Numerosisssimi trovavansi qui i turchi. Due donne o tre vedevansi pure tra questi, e persino qualche pargoletto. La lingua fra loro era la slava, uguale a quella degli abitanti limitrofi; avevano anche comune il vestito, meno il coprirsi col turbante la testa. Domandati se avessero qualcosa a vendere per procurarsi un ricordo, risposero di non aver all’infuori di qualche camminetto di pipa e delle pietre focaje; ne acquistammo alcuni pezzi. Seppimo poscia che la maggior parte di questi, erano gente destinata dal bascià di Ercegovina per andare contro i montenegrini, e là aspettavano qualche giorno per vedere se gli stessi montenegrini si risolvessero a pagare il dovuto tributo, al che il bascià aveva dato tempo ancor pochi giorni, scorsi i quali senza effetto, avevano l’ordine di marciare contro, unitamente a molti altri loro compagni, che si trovavano presso quelle frontiere. Ciò rilevammo dal Fareter o capo del bazzaro. Tra la moltitudine eranvi delle reclute, giovani tutti belli robusti, e si distinguevano dall’avere il berretto rosso soltanto, senza intorno il fazzoletto od altro simile per ridurlo a turbante. Parecchj di Metcovich e di altri luoghi vicini, trovavansi sul territorio austriaco, chi per comperare o vendere, chi per stabilire contratti od altro, chi puramente per curiosità.
Intanto portavano e pesavano quantità di sale, che con certo manubrio di legno appeso ad una fune, lo facevano passare senza toccarsi minimamente, nei sacelli sottoposti del compratore, sul terreno turco. Varie capanne di tavola trovavansi sul territorio austriaco, ciò pelle necessarie guardie e per l’amministrazione, ed al caso avran servito per ripararsi dalla pioggia, o dei raggi cocenti del sole nella stagione estiva.

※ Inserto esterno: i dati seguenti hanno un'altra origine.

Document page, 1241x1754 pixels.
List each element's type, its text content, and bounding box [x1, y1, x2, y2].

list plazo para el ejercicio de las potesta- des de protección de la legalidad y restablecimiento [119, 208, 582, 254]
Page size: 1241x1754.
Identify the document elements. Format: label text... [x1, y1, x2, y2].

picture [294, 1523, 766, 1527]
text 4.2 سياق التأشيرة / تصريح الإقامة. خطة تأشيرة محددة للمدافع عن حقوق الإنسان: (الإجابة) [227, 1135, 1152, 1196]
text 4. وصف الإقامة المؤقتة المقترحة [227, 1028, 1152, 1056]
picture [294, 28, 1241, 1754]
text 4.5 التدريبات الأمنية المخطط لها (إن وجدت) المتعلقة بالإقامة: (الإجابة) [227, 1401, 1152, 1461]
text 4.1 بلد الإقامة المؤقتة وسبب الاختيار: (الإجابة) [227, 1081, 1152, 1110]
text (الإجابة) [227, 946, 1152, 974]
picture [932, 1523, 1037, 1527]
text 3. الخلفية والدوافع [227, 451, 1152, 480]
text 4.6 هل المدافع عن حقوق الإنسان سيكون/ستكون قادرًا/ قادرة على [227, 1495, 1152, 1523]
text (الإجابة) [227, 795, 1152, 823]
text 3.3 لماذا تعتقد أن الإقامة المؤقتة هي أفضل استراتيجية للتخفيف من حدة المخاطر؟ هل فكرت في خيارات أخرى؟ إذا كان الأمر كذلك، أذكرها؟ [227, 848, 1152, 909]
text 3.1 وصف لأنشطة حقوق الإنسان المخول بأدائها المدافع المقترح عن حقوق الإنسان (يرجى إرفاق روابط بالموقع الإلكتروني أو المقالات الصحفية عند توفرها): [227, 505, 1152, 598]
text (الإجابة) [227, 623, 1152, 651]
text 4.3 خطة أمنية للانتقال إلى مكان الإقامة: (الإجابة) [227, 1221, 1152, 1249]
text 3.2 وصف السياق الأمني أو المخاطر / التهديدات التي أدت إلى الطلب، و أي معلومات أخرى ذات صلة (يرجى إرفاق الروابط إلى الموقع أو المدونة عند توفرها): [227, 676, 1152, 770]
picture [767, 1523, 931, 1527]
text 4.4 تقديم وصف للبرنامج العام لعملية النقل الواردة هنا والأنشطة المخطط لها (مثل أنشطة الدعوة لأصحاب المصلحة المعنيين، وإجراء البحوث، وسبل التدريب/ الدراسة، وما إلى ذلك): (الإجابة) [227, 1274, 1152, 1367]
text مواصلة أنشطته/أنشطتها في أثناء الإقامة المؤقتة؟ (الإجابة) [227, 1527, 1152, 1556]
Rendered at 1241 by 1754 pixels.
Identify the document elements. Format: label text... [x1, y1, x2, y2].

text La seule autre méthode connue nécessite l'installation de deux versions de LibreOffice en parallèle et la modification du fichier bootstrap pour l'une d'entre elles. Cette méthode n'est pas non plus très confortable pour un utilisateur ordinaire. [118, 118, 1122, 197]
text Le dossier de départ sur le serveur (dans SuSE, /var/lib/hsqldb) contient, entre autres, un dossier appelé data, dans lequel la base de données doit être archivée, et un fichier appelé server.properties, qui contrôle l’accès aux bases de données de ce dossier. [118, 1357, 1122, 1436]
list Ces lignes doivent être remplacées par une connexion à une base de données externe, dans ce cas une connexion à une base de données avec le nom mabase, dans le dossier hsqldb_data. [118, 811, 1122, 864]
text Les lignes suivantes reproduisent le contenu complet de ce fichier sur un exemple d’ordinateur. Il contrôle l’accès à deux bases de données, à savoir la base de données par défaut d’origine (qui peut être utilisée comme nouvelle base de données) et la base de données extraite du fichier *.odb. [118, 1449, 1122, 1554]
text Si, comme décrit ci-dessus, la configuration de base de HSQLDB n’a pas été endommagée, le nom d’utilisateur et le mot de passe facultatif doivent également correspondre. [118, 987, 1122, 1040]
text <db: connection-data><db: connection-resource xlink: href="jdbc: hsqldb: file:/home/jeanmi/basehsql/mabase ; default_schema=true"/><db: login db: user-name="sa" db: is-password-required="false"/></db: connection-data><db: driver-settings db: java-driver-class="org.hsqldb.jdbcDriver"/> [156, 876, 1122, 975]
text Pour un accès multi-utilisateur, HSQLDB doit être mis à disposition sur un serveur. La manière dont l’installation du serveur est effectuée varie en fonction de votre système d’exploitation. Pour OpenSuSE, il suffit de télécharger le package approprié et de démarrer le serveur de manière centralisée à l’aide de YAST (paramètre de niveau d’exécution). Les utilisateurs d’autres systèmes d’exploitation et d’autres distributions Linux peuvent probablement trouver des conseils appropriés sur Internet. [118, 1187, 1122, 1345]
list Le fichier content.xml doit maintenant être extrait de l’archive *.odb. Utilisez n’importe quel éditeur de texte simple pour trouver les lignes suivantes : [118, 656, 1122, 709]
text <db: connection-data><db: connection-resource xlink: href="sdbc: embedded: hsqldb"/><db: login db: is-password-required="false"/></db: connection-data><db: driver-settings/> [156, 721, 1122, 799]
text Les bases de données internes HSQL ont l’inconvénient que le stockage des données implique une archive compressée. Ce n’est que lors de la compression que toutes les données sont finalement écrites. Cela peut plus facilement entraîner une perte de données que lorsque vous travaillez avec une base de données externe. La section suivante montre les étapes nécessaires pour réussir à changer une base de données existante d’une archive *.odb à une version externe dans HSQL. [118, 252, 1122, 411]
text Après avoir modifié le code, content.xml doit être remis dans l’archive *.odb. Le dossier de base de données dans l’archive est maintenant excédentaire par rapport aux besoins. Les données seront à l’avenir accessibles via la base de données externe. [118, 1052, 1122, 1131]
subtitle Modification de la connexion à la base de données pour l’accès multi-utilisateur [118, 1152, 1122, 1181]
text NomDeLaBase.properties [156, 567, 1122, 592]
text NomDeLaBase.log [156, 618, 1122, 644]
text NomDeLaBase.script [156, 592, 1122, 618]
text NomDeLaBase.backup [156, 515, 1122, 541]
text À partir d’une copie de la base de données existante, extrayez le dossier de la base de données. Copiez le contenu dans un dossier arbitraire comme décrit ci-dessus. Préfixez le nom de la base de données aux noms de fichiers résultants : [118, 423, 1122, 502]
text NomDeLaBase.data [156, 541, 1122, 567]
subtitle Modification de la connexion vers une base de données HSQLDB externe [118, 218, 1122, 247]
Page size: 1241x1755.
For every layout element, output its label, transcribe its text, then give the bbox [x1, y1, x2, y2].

Alcuni del seguito del re comprarono per curiosità e ricordo delle monete turche, d’argento e d’oro di varia grandezza. Intanto il re dilettavasi con qualche disegno, e cercava di delineare furtivamente il Fareter (capo bazzar), che stava seduto su d’una altezza presso lo steccato fumando la pipa; turco di belle fattezze, dell’età di 60 anni circa, di bellissimi lineamenti, occhio astuto e vivace, barba argentina ben pettinata, coi peli all’estremità alcun poco contorti, vestito con sopraveste lunga verde, senza maniche, giustacuore rosso, turbante bianco con berrettino nel centro rosso, di portatura nobile e vantava parentela col bascià; ma siccome costui continuamente move vasi, parlando ora con uno, ora con l’altro de’ suoi protetti, era difficile di cogliere esatti tutti i suoi delineamenti" (pp. 123-126).